Problem: Copy exactly the lines starting at the one that contains "hardback book: none" and running through the end of the material below. Exclude any pictures.

Entries shown:

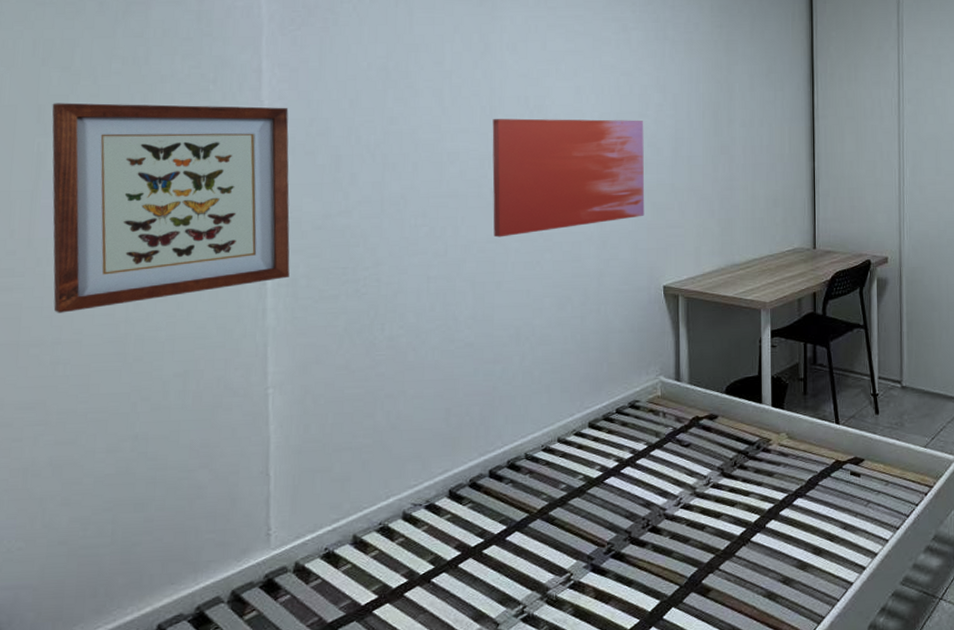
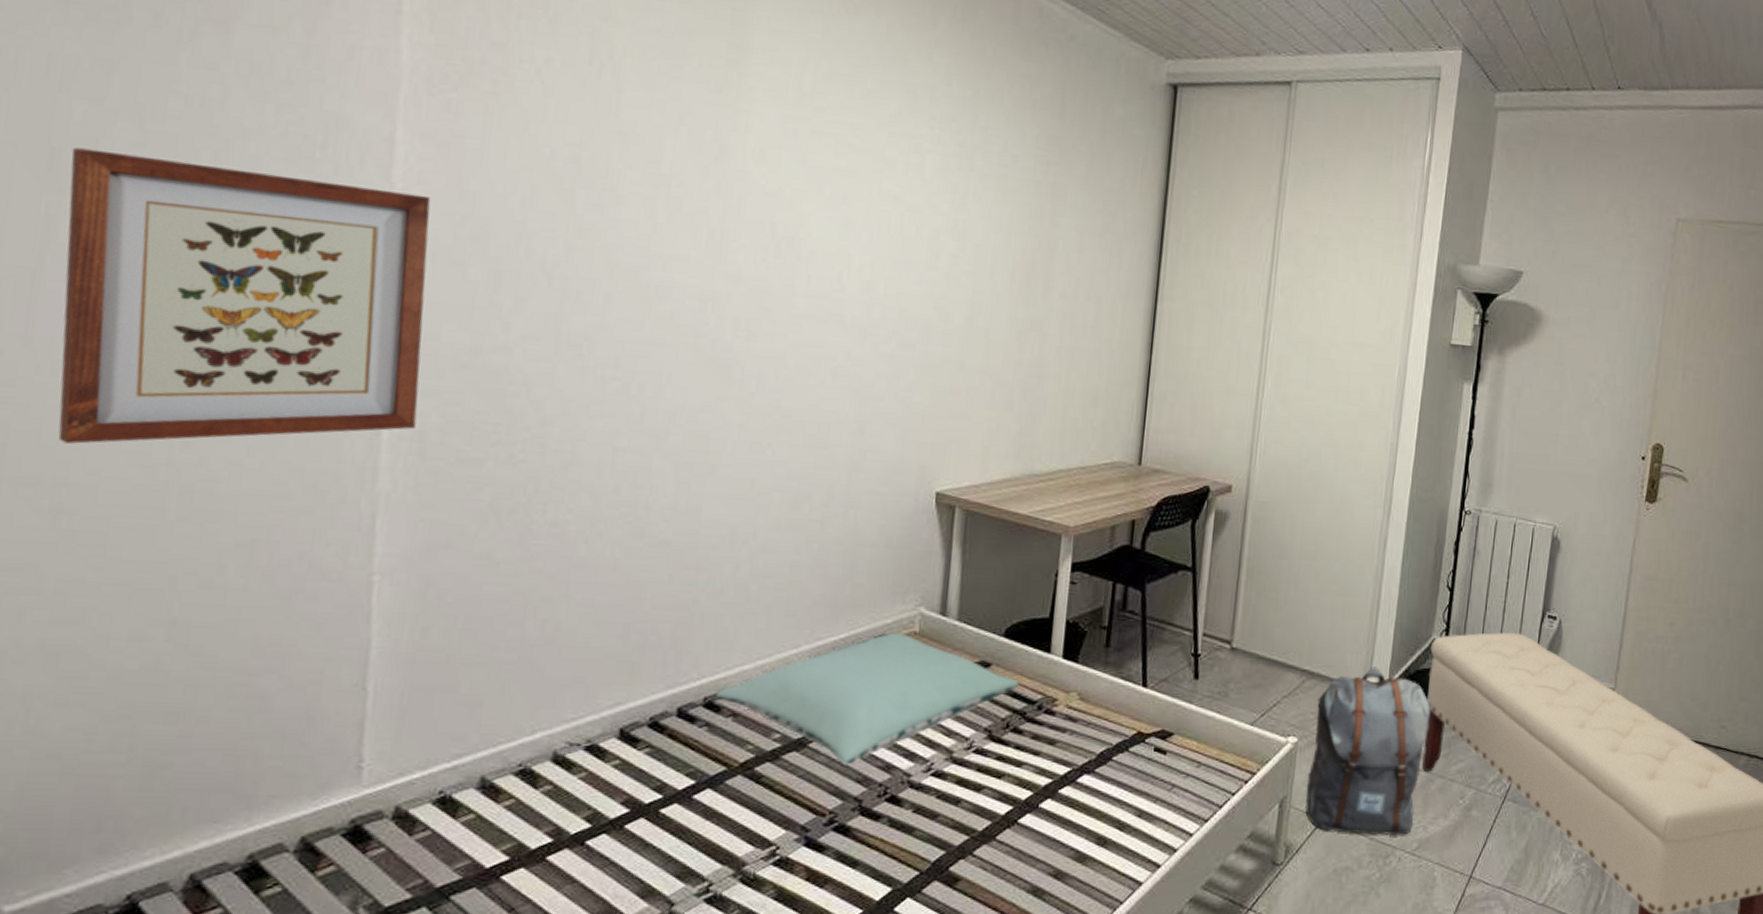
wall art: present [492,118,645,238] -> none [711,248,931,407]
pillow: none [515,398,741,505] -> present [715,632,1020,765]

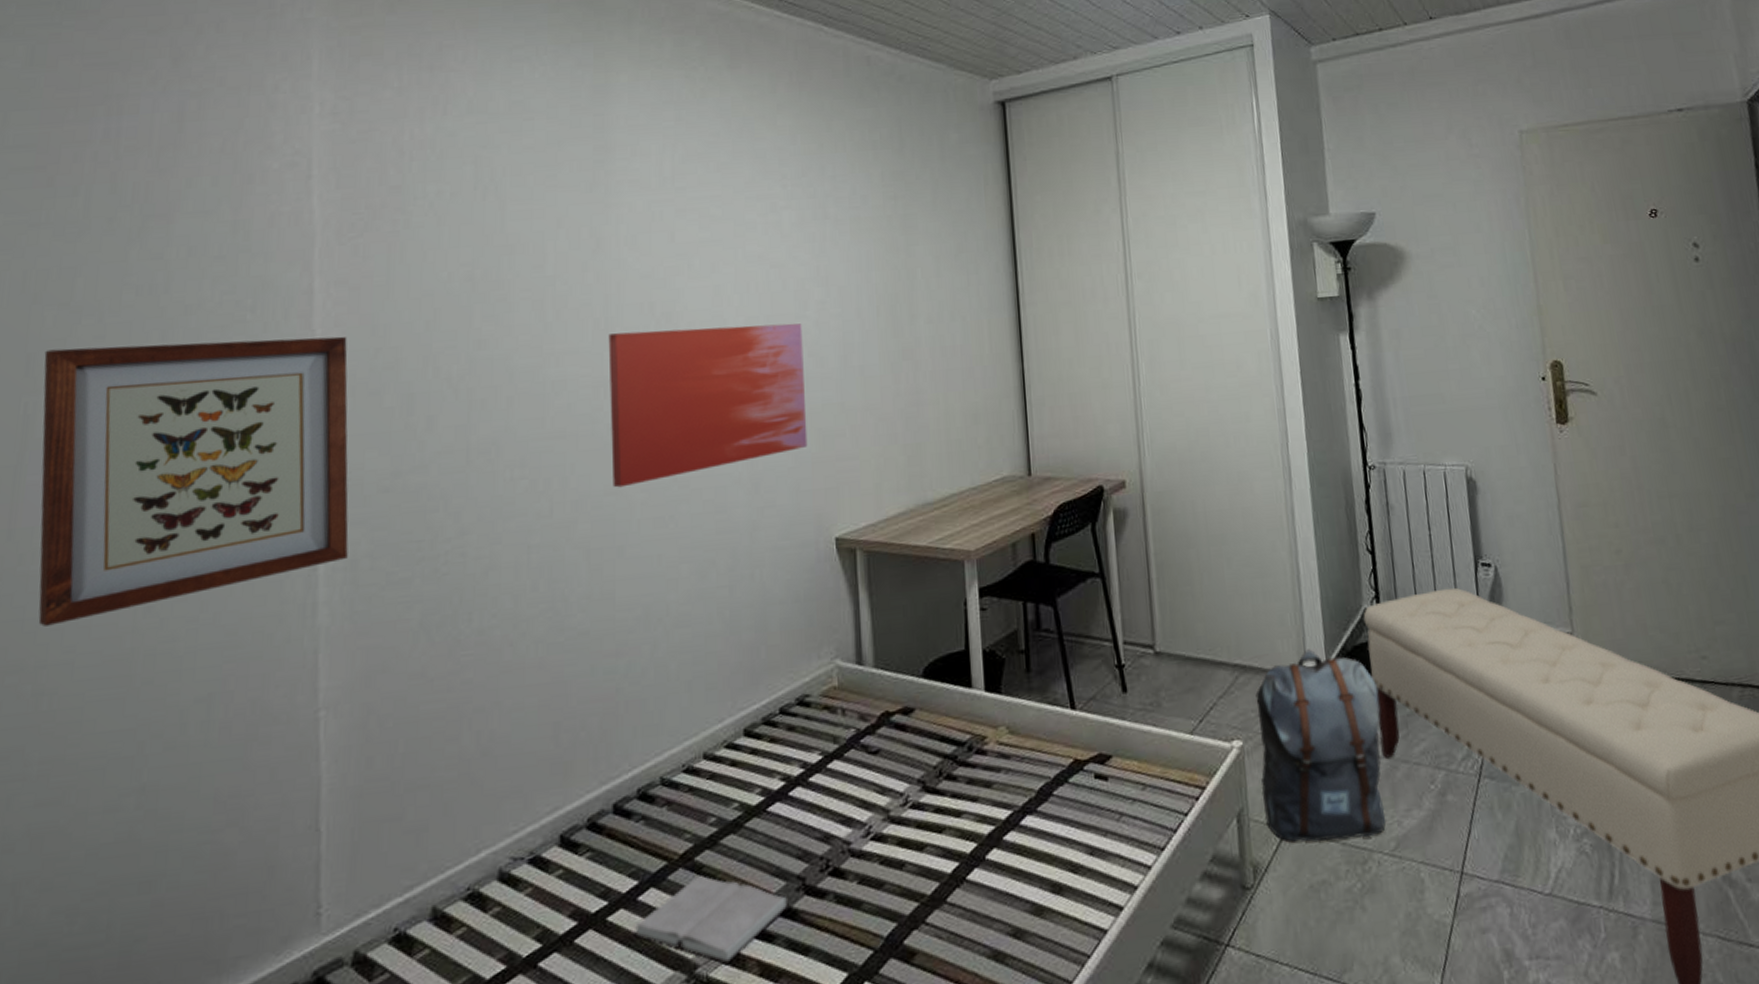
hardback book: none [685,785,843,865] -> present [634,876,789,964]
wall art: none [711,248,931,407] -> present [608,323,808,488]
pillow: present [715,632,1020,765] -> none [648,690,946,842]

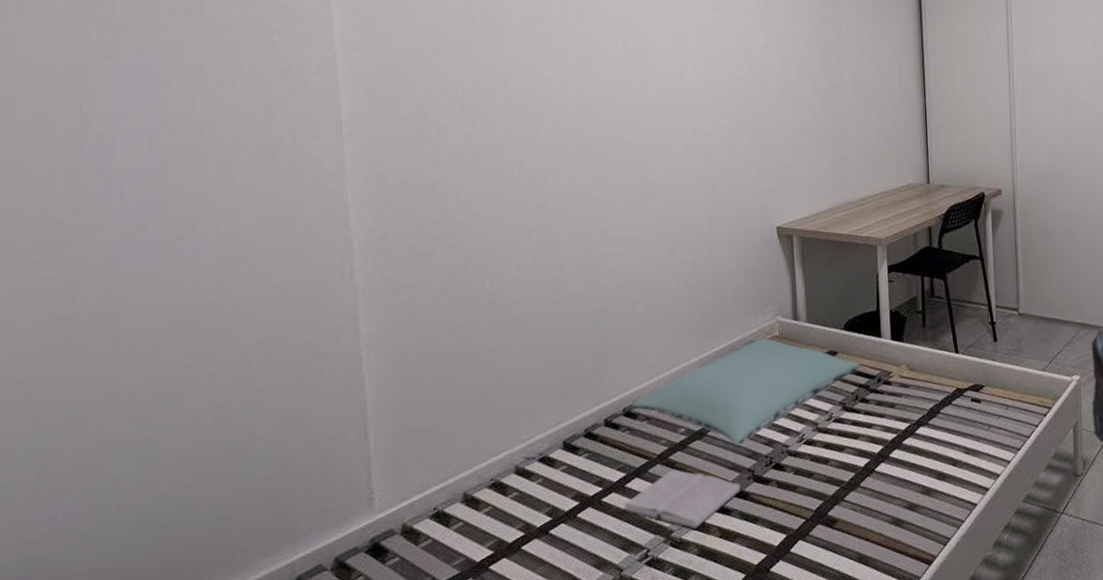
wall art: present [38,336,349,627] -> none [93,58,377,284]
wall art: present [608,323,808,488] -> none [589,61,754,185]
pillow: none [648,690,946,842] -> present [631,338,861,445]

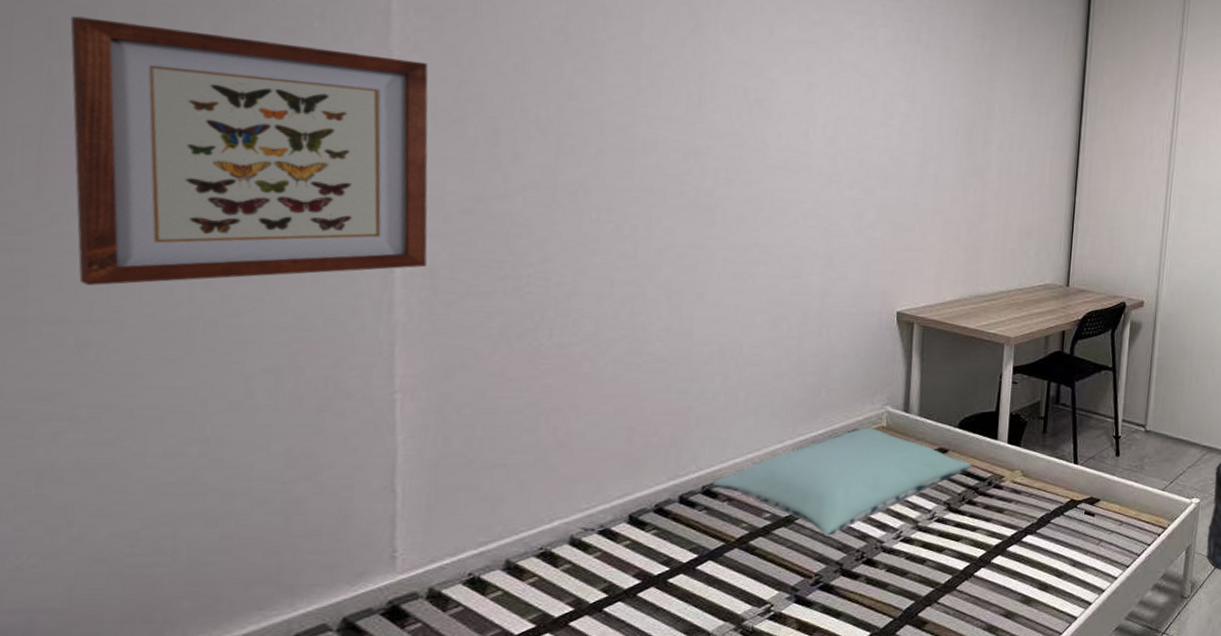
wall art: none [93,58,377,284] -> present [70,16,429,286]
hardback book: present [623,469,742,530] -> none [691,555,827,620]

Written reply:
hardback book: none [685,785,843,865] -> present [634,876,789,964]
wall art: none [711,248,931,407] -> present [608,323,808,488]
pillow: present [715,632,1020,765] -> none [648,690,946,842]

wall art: present [38,336,349,627] -> none [93,58,377,284]
wall art: present [608,323,808,488] -> none [589,61,754,185]
pillow: none [648,690,946,842] -> present [631,338,861,445]

wall art: none [93,58,377,284] -> present [70,16,429,286]
hardback book: present [623,469,742,530] -> none [691,555,827,620]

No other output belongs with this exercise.